Cette exemption aux droits de douane de 15 % pour les vins et les spiritueux était vivement réclamée en particulier en France et en Italie. Mais les exportateurs vont devoir faire avec si elles veulent garder l’accès au marché américain.

«Une immense déception»

Après cette annonce, la Fédération des exportateurs de vins et spiritueux (FEVS) français a fait part de son «immense déception». «Nous avons la certitude que cela entraînera de grosses difficultés pour la filière des vins et spiritueux», a déclaré à l’AFP Gabriel Picard, président de la Fédération. Christophe Chateau, du Conseil interprofessionnel du vin de Bordeaux (CIVB), estime que «c’est une mauvaise nouvelle parce que c’est un frein supplémentaire au commerce et à l’exportation des vins de Bordeaux aux Etats-Unis», qui représentent de loin leur premier marché d’export. «C’est la douche froide pour le secteur car c’est clairement une mauvaise nouvelle, assure Jean-Marie Cardebat, professeur d’économie à l’Université de Bordeaux et à l’Inseec Grande Ecole à Libé. Tout le monde espérait bénéficier d’une exemption.»
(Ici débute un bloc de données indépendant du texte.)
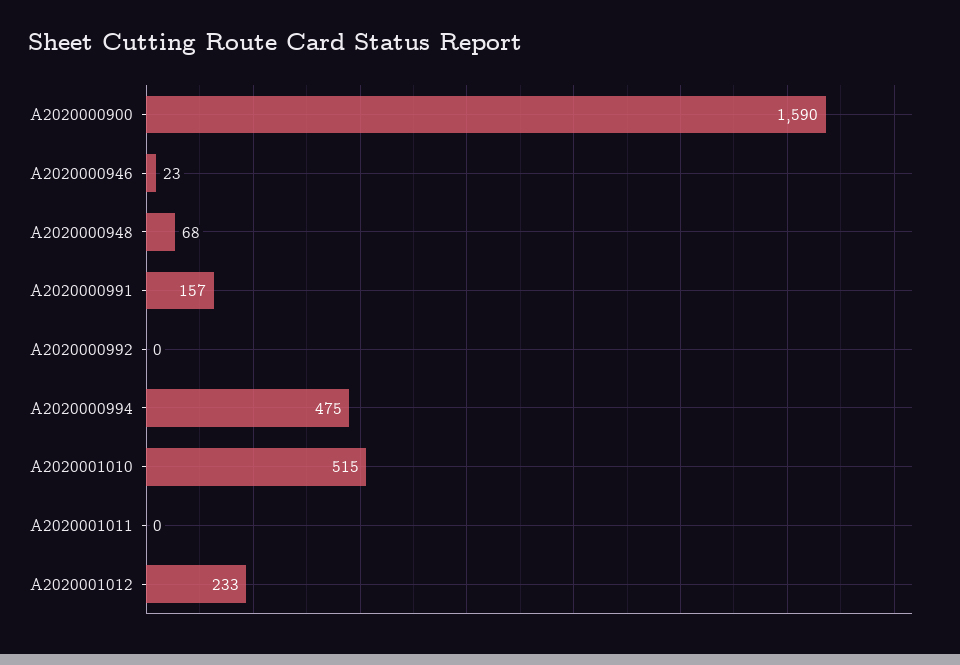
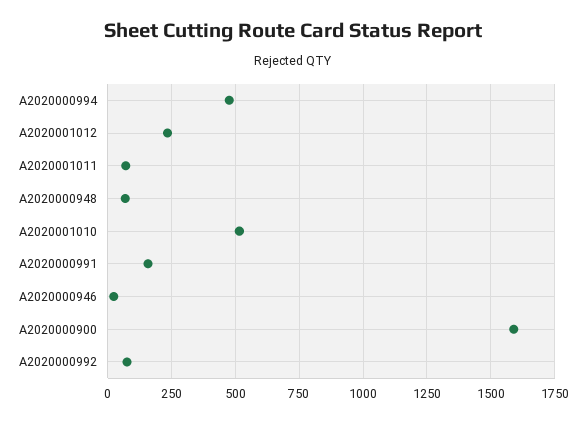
A2020000992: 0 -> 75
A2020001011: 0 -> 75

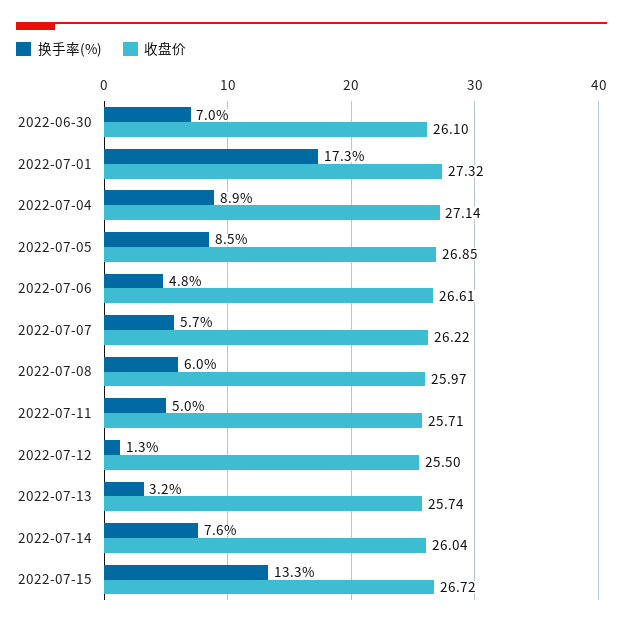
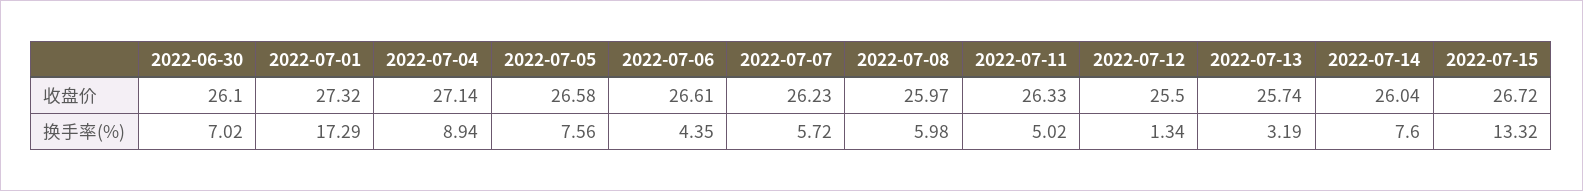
换手率(%), 2022-07-05: 8.5 -> 7.56
收盘价, 2022-07-05: 26.85 -> 26.58
换手率(%), 2022-07-06: 4.8 -> 4.35
收盘价, 2022-07-07: 26.22 -> 26.23
收盘价, 2022-07-11: 25.71 -> 26.33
Philippe Cothenet, secrétaire général adjoint de la CGT Champagne, voit le verre à moitié plein. «Aux Etats-Unis, ce sont principalement des grandes maisons qui exportent là-bas, ils pourront se permettre de négocier avec les intermédiaires et les distributeurs pour absorber les coûts de cette taxe», assure-t-il à Libération. Les petits viticulteurs, eux, seront bien plus en difficulté pour faire face, note le syndicaliste, même s’ils représentent un parti bien plus faible des exports outre-Atlantique. Il rappelle que contrairement au 200 % droits de douane promis par Donald Trump en début d’année, le chiffre de 15 % est beaucoup plus supportable pour les acteurs du milieu. Un constat que partage Jean-Marie Cardebat, qui insiste sur le fait que l’«on reste malgré tout dans la fourchette basse de tout ce qui avait été annoncé depuis 6 mois.»

Tous les pays producteurs à la même enseigne

Jean-Marie Cardebat souligne également que le taux de la taxe n’est qu’une partie du problème car «les droits de douane ont aussi un effet récessif et inflationniste pour l’économie américaine et mondiale». Des conséquences indirectes qui vont se traduire par «des ménages américains qui vont être moins riches demain. Ils vont donc moins acheter de vins de façon générale», analyse-t-il.

L’économiste considère aussi que les grandes maisons pourront limiter l’augmentation des prix en renégociant avec leurs intermédiaires. Elles devront, selon lui, «mettre en place des stratégies alternatives à l’export et aller vers des pays qu’elles exploraient peu jusque-là». Jean-Marie Cardebat observe aussi que tous les pays du monde seront finalement logés à la même enseigne pour vendre aux Etats-Unis : «Les distorsions de concurrence seront limitées parce que tout le monde va être touché. Les concurrents comme les vins australiens, sud-africains, néo-zélandais subissent au final des tarifs à peu près équivalents.»

Calendrier rétroactif

Après des mois de négociations très âpres, Bruxelles et Washington avaient scellé fin juillet un accord commercial basé sur des droits de douane de 15 % sur les produits européens qui arrivent aux Etats-Unis. C’est bien plus que le taux en vigueur avant le retour au pouvoir du président américain - autour de 4,8 %. Mais moins que ce que le milliardaire républicain menaçait d’imposer au Vieux continent, faute d’accord.

Le texte commun précise que les 15 % rentreront en vigueur lorsque l’UE aura introduit un texte de loi pour réduire ses propres taxes douanières. «Nous travaillons avec détermination pour lancer le processus législatif», aussi rapidement que possible, a souligné le commissaire européen. Dans un court message posté sur X, la présidente de la Commission européenne Ursula von der Leyen a salué un texte qui offre «prévisibilité pour nos entreprises et nos consommateurs».